I am trying to understand a problem from my book regarding field extensions and fields generated from sets.
I have shown the set $B_0 = \lbrace (0,0),(1,0) \rbrace$ to generate a field $Q$ which consists of all elements of the form $(a,0)$, where $a \in \mathbb{Q}$. This field is then isomorphic to $\mathbb{Q}$ with the map
$\sigma : Q \to \mathbb{Q} \quad $ , $\quad \sigma [(a,0)] = a.$
Suppose now we add an element $(1,\sqrt{3}) $ to $B_0$ such that we get $B_1 = \lbrace (0,0),(1,0),(1,\sqrt{3}) \rbrace $. What field would $B_1$ generate? My book claims that this field is $\mathbb{Q}(\sqrt{3})$, but i have trouble seeing this. In similar way to how we found $\sigma$ for $B_0$, what would an isomorphism look like for the field generated by $B_1$?
Thank you very much!
If we call the field generated by $B_1$ something, say $F$, then the map \begin{align*}F &\to \mathbb{Q}(\sqrt{3})\\(x,y\sqrt{3})&\mapsto x+y\sqrt{3} \end{align*} is an isomorphism.
To prove that:
Firstly, it is well-defined, as $x$ and $y$ are rational for all elements of $F$, so $x+y\sqrt{3}$ is, indeed, in $\mathbb{Q}(\sqrt{3})$.

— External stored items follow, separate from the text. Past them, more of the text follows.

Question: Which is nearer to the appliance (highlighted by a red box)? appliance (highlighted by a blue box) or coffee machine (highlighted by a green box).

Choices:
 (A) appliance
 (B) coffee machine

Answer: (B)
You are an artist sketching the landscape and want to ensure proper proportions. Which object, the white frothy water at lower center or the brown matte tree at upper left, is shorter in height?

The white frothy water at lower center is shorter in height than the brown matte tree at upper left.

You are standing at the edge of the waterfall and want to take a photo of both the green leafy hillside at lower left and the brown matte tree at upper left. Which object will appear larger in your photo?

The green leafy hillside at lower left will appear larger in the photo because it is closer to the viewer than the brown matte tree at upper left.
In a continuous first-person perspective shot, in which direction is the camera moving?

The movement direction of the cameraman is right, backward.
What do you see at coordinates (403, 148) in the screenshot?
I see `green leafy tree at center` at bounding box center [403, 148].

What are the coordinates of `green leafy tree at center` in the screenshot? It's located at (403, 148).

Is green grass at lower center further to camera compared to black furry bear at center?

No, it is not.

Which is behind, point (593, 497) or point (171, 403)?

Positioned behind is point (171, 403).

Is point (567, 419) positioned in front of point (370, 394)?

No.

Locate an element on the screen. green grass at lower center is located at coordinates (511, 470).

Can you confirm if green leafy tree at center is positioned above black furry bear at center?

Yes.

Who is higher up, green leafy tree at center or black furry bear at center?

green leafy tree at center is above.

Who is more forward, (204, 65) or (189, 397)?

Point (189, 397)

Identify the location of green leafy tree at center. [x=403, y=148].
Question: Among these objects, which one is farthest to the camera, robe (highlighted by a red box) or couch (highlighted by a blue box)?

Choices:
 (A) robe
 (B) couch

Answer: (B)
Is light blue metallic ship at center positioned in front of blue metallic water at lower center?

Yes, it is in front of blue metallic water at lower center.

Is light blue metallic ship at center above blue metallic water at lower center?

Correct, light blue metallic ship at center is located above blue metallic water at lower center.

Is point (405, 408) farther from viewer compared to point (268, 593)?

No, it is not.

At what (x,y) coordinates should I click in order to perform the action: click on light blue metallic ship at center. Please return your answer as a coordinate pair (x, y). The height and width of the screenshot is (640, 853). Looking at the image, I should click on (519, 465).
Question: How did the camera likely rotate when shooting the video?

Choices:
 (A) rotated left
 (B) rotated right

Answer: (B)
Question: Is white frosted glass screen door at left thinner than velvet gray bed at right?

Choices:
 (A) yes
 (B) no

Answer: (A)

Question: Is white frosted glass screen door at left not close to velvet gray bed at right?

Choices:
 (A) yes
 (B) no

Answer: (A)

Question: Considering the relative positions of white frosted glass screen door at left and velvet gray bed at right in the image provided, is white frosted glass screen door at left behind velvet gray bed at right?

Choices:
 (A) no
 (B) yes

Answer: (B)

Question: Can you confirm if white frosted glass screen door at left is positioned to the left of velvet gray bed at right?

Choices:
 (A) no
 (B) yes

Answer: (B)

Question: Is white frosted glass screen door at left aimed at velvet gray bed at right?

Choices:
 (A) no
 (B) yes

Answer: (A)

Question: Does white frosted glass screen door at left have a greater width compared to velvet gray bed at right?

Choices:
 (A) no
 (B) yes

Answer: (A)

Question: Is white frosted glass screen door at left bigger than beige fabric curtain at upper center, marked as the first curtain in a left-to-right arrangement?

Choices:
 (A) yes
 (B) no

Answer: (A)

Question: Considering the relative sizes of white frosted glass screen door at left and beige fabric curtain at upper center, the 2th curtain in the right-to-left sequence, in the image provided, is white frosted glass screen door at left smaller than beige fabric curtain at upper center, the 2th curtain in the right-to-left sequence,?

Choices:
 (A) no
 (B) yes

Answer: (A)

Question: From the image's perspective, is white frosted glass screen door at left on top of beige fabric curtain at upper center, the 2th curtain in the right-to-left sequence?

Secondly, it's clearly a field homomorphism (check everything if you're so inclined).
Thirdly, it's injective, since if $x + y \sqrt{3} = 0$ with $x$ and $y$ rational, then $x = y = 0$.
Finally, it's surjective, since we can get all $x + y\sqrt{3}$ in this way, as the image of $(x,y\sqrt{3}) = y(1,\sqrt{3})+(x-y)(1,0)$.